Parties looking to acquire an interest in a company or a unit trust owning land in Western Australia should consider whether duty will apply to the transaction.

The Duties Act 2008 (Duties Act) came into effect on 1 July 2008 and replaced the Stamp Duties Act 1921 (Stamp Act). The Duties Act significantly reforms the treatment of acquisitions of shares in companies and units in unit trusts. The changes under the new regime are accompanied by transitional provisions which manage the transition to the new Act.

The Duties Act appears to simplify the application of duty to transfers of shares in companies and trusts. However, if the transitional provisions apply, the application of the legislation can be convoluted and sometimes result in surprising outcomes.

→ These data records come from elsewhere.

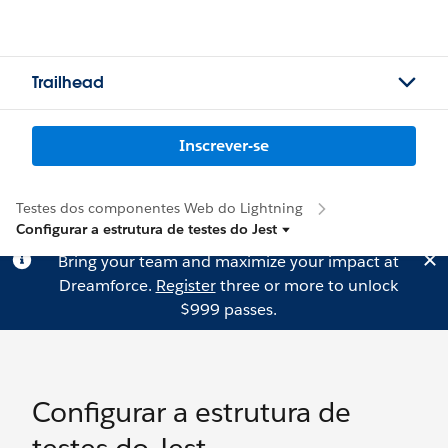
Trailhead
Inscrever-se
Testes dos componentes Web do Lightning
Configurar a estrutura de testes do Jest
Bring your team and maximize your impact at
Dreamforce.
Register
three or more to unlock
$999 passes.
Configurar a estrutura de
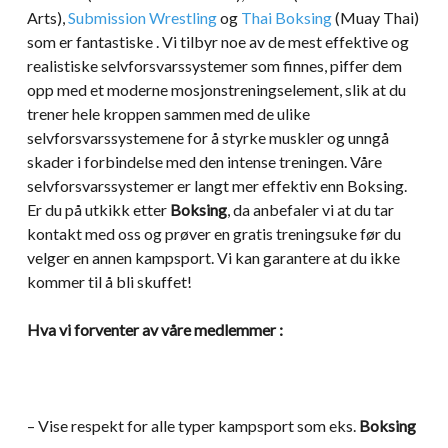
Arts),
Submission Wrestling
og
Thai Boksing
(Muay Thai)
som er fantastiske . Vi tilbyr noe av de mest effektive og
realistiske selvforsvarssystemer som finnes, piffer dem
opp med et moderne mosjonstreningselement, slik at du
trener hele kroppen sammen med de ulike
selvforsvarssystemene for å styrke muskler og unngå
skader i forbindelse med den intense treningen. Våre
selvforsvarssystemer er langt mer effektiv enn Boksing.
Er du på utkikk etter
Boksing
, da anbefaler vi at du tar
kontakt med oss og prøver en gratis treningsuke før du
velger en annen kampsport. Vi kan garantere at du ikke
kommer til å bli skuffet!
Hva vi forventer av våre medlemmer :
– Vise respekt for alle typer kampsport som eks.
Boksing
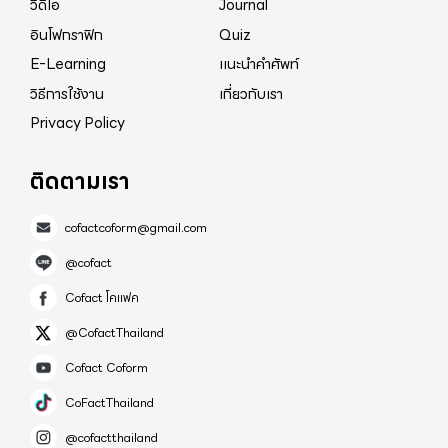
วิดีโอ
Journal
อินโฟกราฟิก
Quiz
E-Learning
แนะนำคำศัพท์
วิธีการใช้งาน
เกี่ยวกับเรา
Privacy Policy
ติดตามเรา
cofactcoform@gmail.com
@cofact
Cofact โคแฟค
@CofactThailand
Cofact Coform
CoFactThailand
@cofactthailand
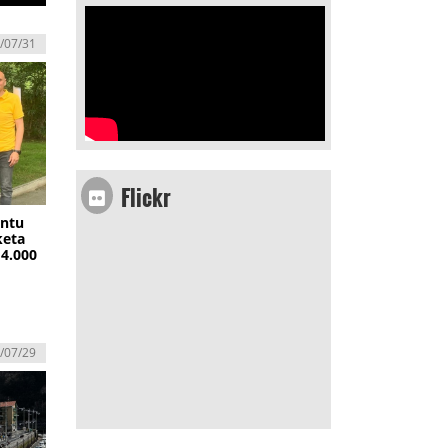
/07/31
Flickr
ontu
keta
14.000
/07/29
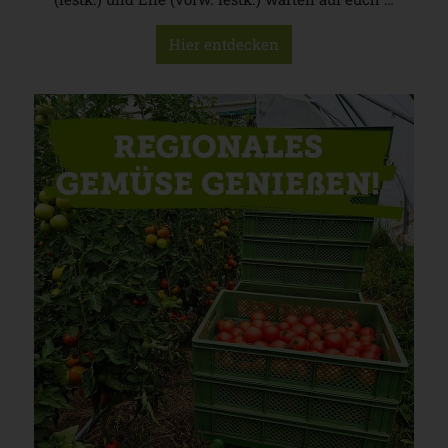
Hier entdecken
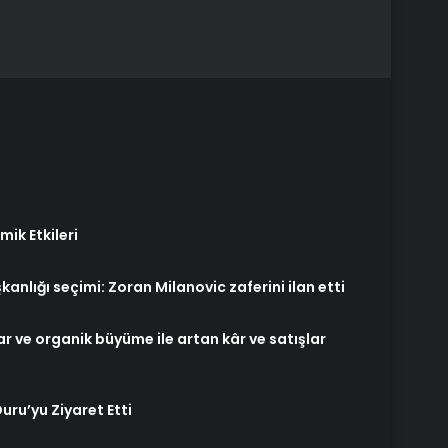
ik Etkileri
nlığı seçimi: Zoran Milanovic zaferini ilan etti
lar ve organik büyüme ile artan kâr ve satışlar
ru’yu Ziyaret Etti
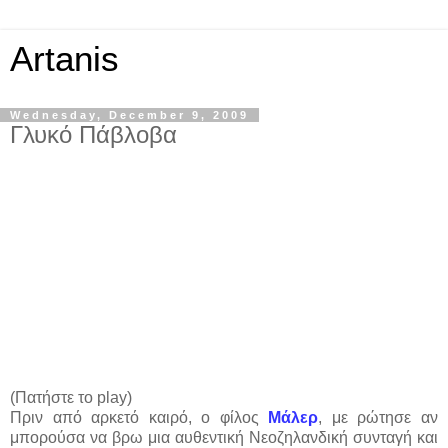
Artanis
Wednesday, December 9, 2009
Γλυκό Πάβλοβα
(Πατήστε το play)
Πριν από αρκετό καιρό, ο φίλος
Μάλερ
, με ρώτησε αν
μπορούσα να βρω μια αυθεντική Νεοζηλανδική συνταγή και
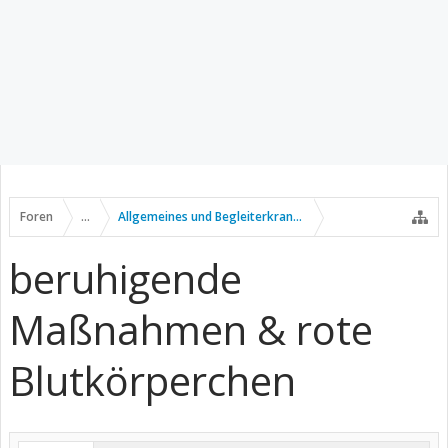
Foren
...
Allgemeines und Begleiterkrankungen
beruhigende
Maßnahmen & rote
Blutkörperchen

It is expected that the removal of the requirement for land to comprise 60% of the assets of a company will result in a significant increase in the number of share transfers to which duty applies. Further, it is necessary for these companies to be aware that duty is assessed on both their Western Australian landholding and Western Australian chattels.

The old regime

Under the Stamp Act, a transfer of units was a dutiable transaction (regardless of any landholding of the trust). A transfer of shares was only dutiable if the "land rich provisions" applied to the transaction. The land rich provisions required:

  • a company to hold land in Western Australia worth $1,000,000 or more; and
  • that land to comprise 60% or more of the total assets of the company (some assets were excluded from this calculation to prevent manipulation of the test);

and further:

  • in the case of an unlisted company, more than a 50% interest in the company was acquired or the interest was increased beyond more than 50%; and
  • in the case of a listed company, more than a 90% interest in the company was acquired or the interest was increased beyond 90%.

The new regime

Under the Duties Act, the new "Landholder provisions" require:

  • a company or trust to hold land (directly or indirectly) in Western Australia worth $2,000,000 or more;

and further:

  • in the case of an unlisted company or trust, an acquisition of 50% or more of an interest in the company or trust or the interest being increased beyond 50%; or
  • in the case of a listed company or trust, an acquisition of 90% or more of an interest in the company or trust or the interest is increased beyond 90%.

Duty is assessed on the value of any land holdings and the value of any chattels located in Western Australia (held directly or indirectly through entities in which the head entity holds at least a 20% interest).

Effects of the Duties Act

  • The landholder provisions are applicable to companies and unit trusts on the same basis.
  • The assessment of duty under the Duties Act on an acquisition or issue of units in a unit trust results in a more favourable outcome than the assessment of stamp duty under the Stamp Act. The transfer or issue of units in trusts which do not own land in Western Australia are no longer subject to duty in Western Australia.
  • The threshold interest being acquired has been marginally reduced (i.e. from more than 50% to 50% or more and more than 90% to 90% or more). Although apparently marginal, it is expected that this change will result in an increase in the application of the provisions. For instance, a transfer of a 50% interest in an incorporated joint venture landholder will now be dutiable.
  • The removal of the 60% test will mean that many more companies which held land will be subject to the landholder provisions.
  • The transitional provisions apply so that duty is assessed under the Duties Act if an agreement made prior to 1 July 2008 is completed after 1 July 2008. This can potentially result in an entity being treated as a landholder even though, at the time the agreement was executed, the land rich provisions under the Stamp Act would not have been applicable.
  • If between entering into a contract to acquire shares and completion of that contract, the company becomes a landholder, duty will be payable on the acquisition of the shares. The timing of share acquisitions and entering into contracts to buy land is therefore very important.

The content of this article is intended to provide a general guide to the subject matter. Specialist advice should be sought about your specific circumstances.